The two exercises I incorporated for pure strength were pull-ups and push-ups. I already tackled several variations of push-ups in prior workouts, but I realized I was missing back exercises. The pull-up is the perfect exercise for back strength so I added it to my routine,
🟢 Start: 30
🟥 End: 50
I already did several varieties of push-ups in previous workouts, so for this round I chose to work on traditional, standard push-ups and focused on doing as many at once as possible. I started out able to do about 10 push-ups without taking a break. By my last workout I was able to knock out the first 25 without rest, then needed a few more sets to finish.
🟢 Start: 1
🟥 End: 30
I started this training cycle barely able to finish a single pull-up. My goal was to slowly add pull-ups over time until I could knock out 12 total with rest. As my training progressed, I realized that I was mastering pull-ups faster than I expected, so I decided to work them in as multiple sets to increase the volume. By the last workout I was doing 5 sets of 6 pull-ups (without rest). My pull-ups were dead hang, strict form, wide grip with chin reaching the bar.

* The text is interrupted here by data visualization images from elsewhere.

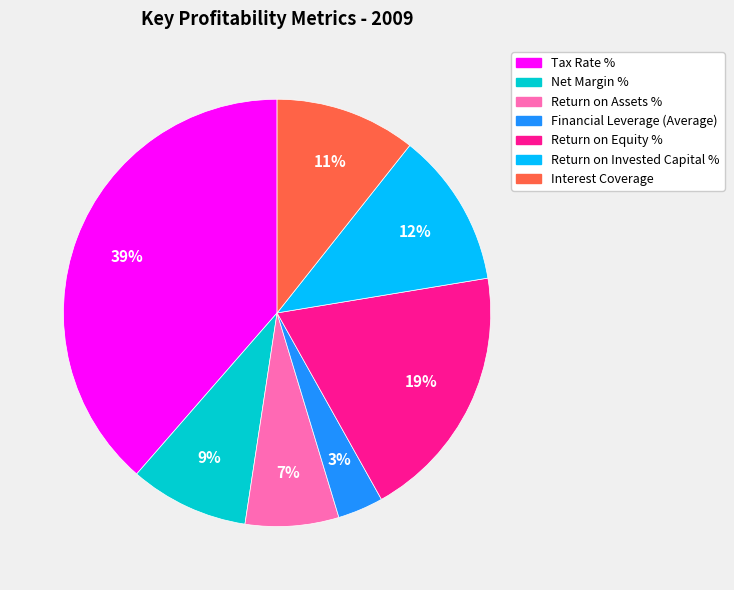

How many segments does this pie chart have?

7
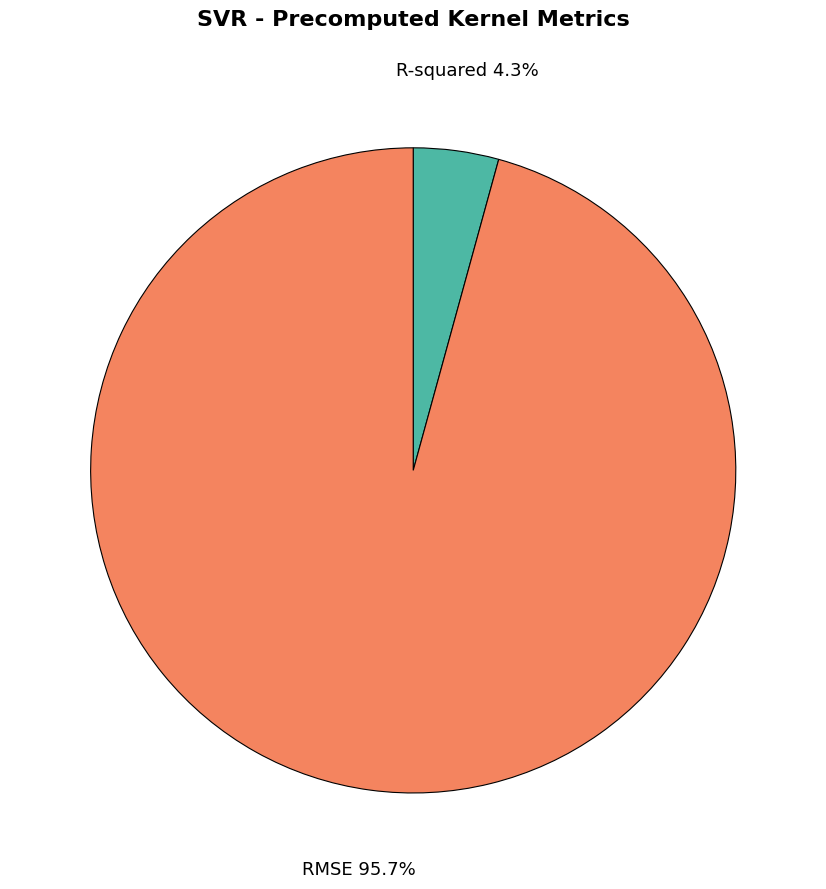

To the nearest percent, what is the average slice percentage?

50%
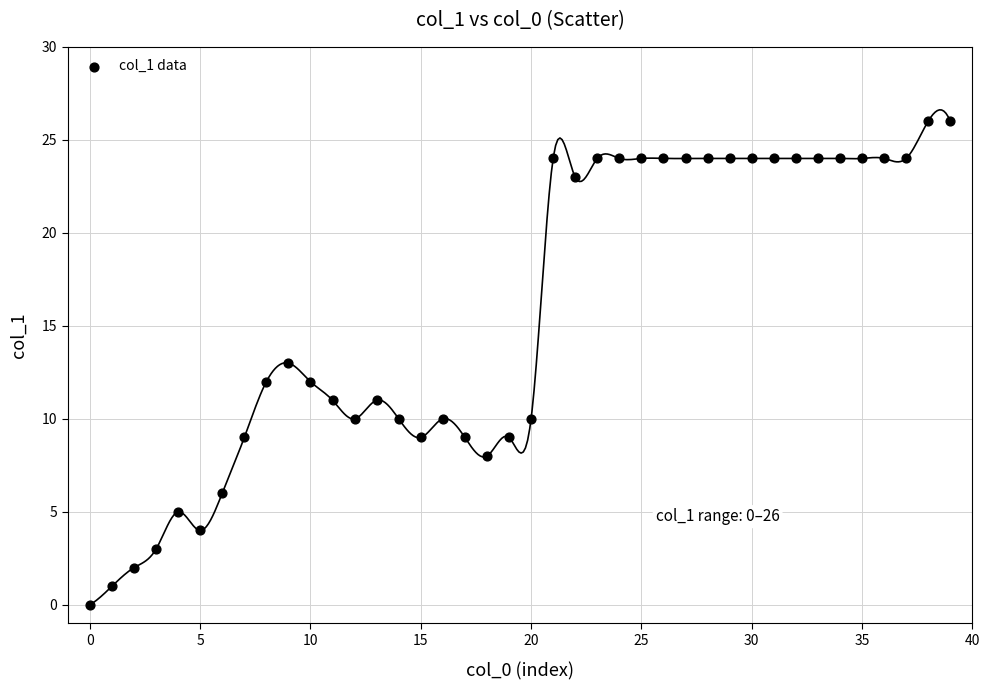

How many data points are displayed?

40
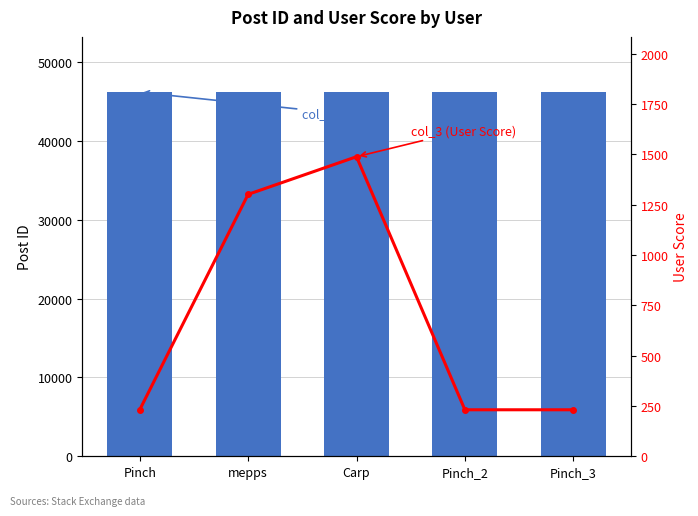

How many series are shown in this chart?

2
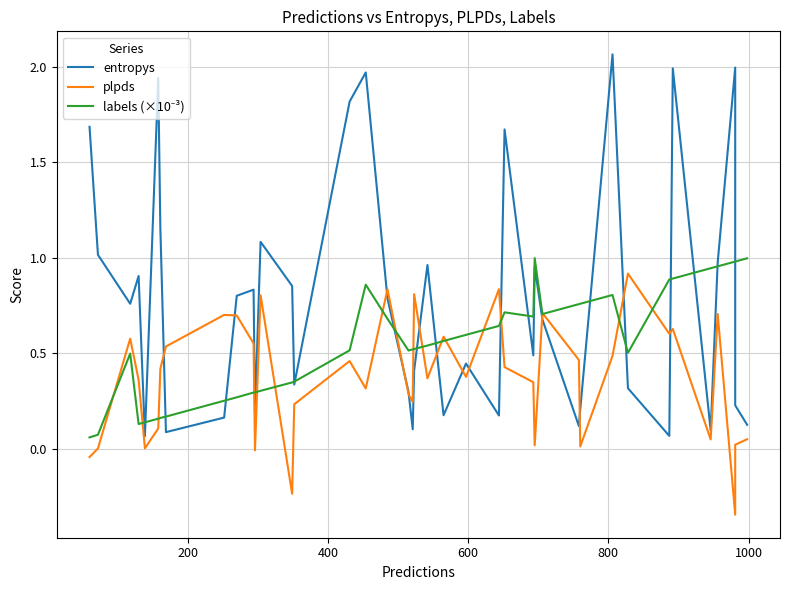

At how many categories does at least one series exceed 0?

40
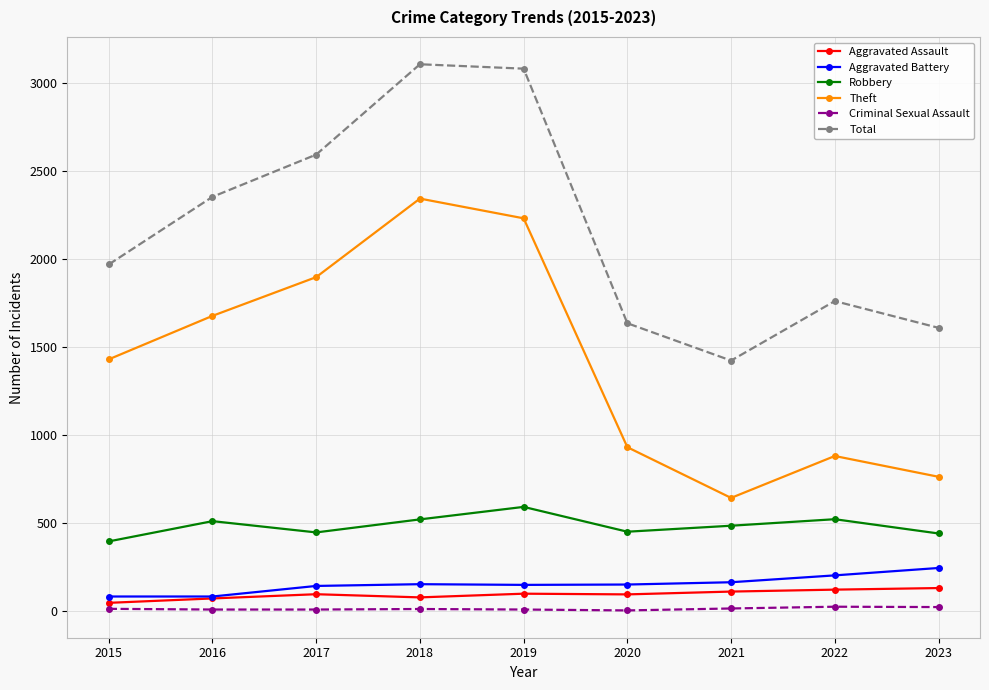

What are all the series names shown in the legend?

Aggravated Assault, Aggravated Battery, Robbery, Theft, Criminal Sexual Assault, Total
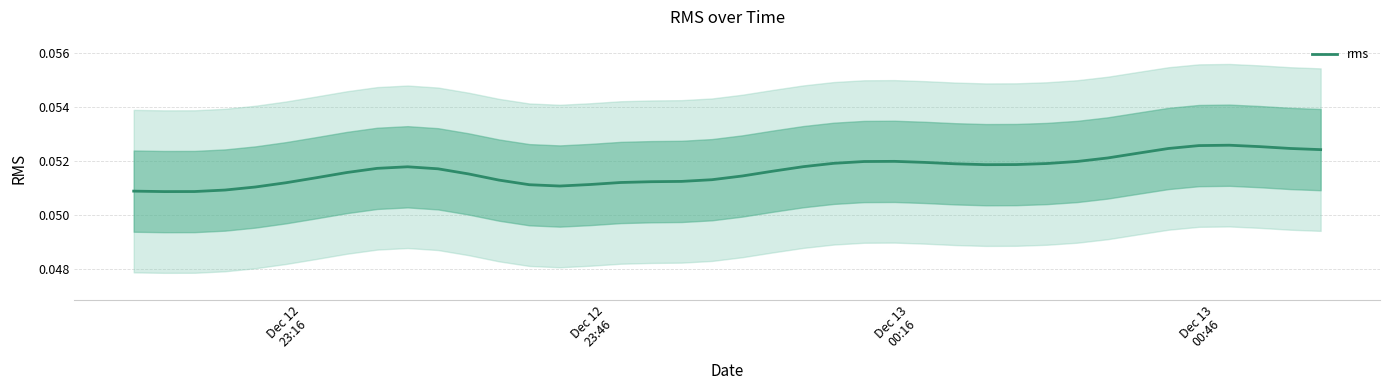

What is the greatest value displayed?

0.1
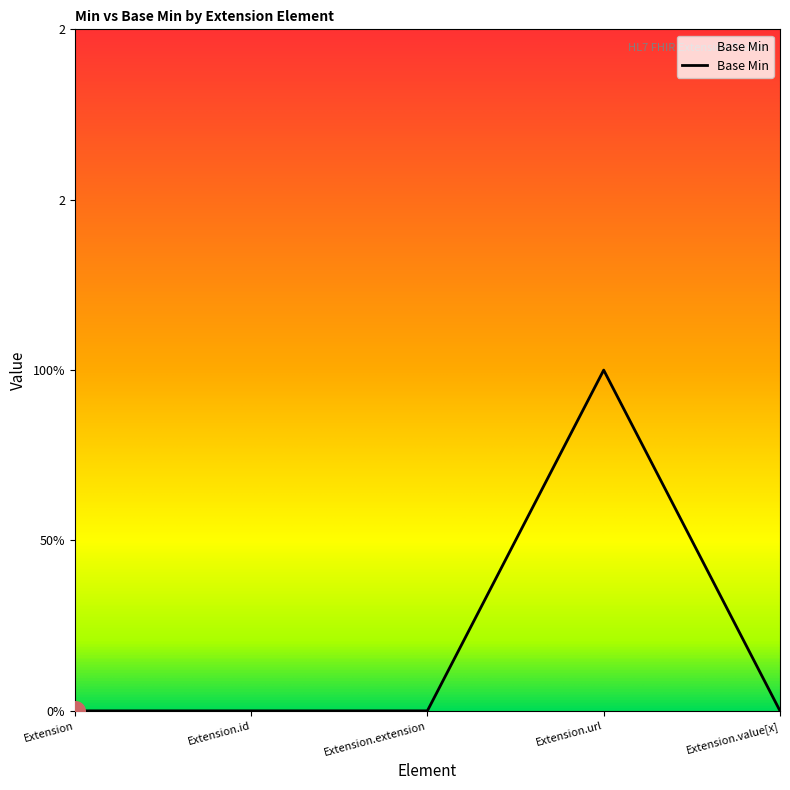

Which has a higher value, Extension.url or Extension.extension?

Extension.url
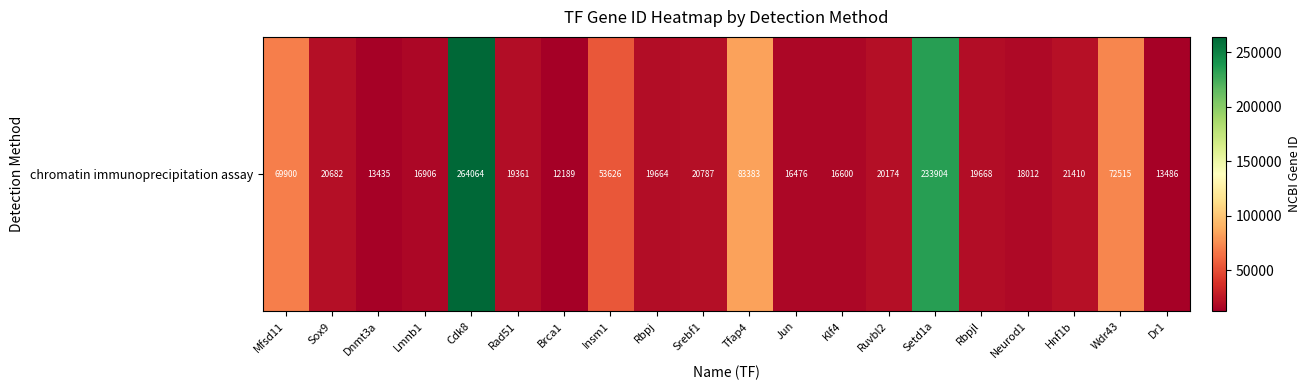

What is the smallest value displayed?

12189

This is me pulling up to pull through.
Any solid workout should address the core muscles. Although my core is engaged by many of the other exercises, I wanted to have a balanced set of focused exercises. I opted for back extensions and crunches this round.
🟢 Start: 25
🟥 End: 50
🟢 Start: 30
🟥 End: 50
This week I will be putting together a new plan. I am going to try out various exercises to see where I’m at, set a goal that feels challenging, and work backwards. I’ll keep you posted!
When I was young, I wanted to be an astronaut. It was the only other job that fascinated me other than programming computers. Although I doubt I’ll go into space, I can certainly be an observer. I used to own a 10″ Celestron dobsonian telescope that captured Jupiter’s bands, Saturn’s rings, and the moons of both. I decided that this year I would rekindle my passion for space and dabble in astrophotography. Here are my first three photographs. Conditions were not great and I did not have long exposure times so I’m looking forward to some clear nights to revisit these.
M31 – The Andromeda Galaxy
M1 – The Crab Nebula
NGC884 and NGC869 – Star clusters in the Perseus constellation
And I’ll call that a wrap for this round of exercise and star-gazing. Thanks for reading!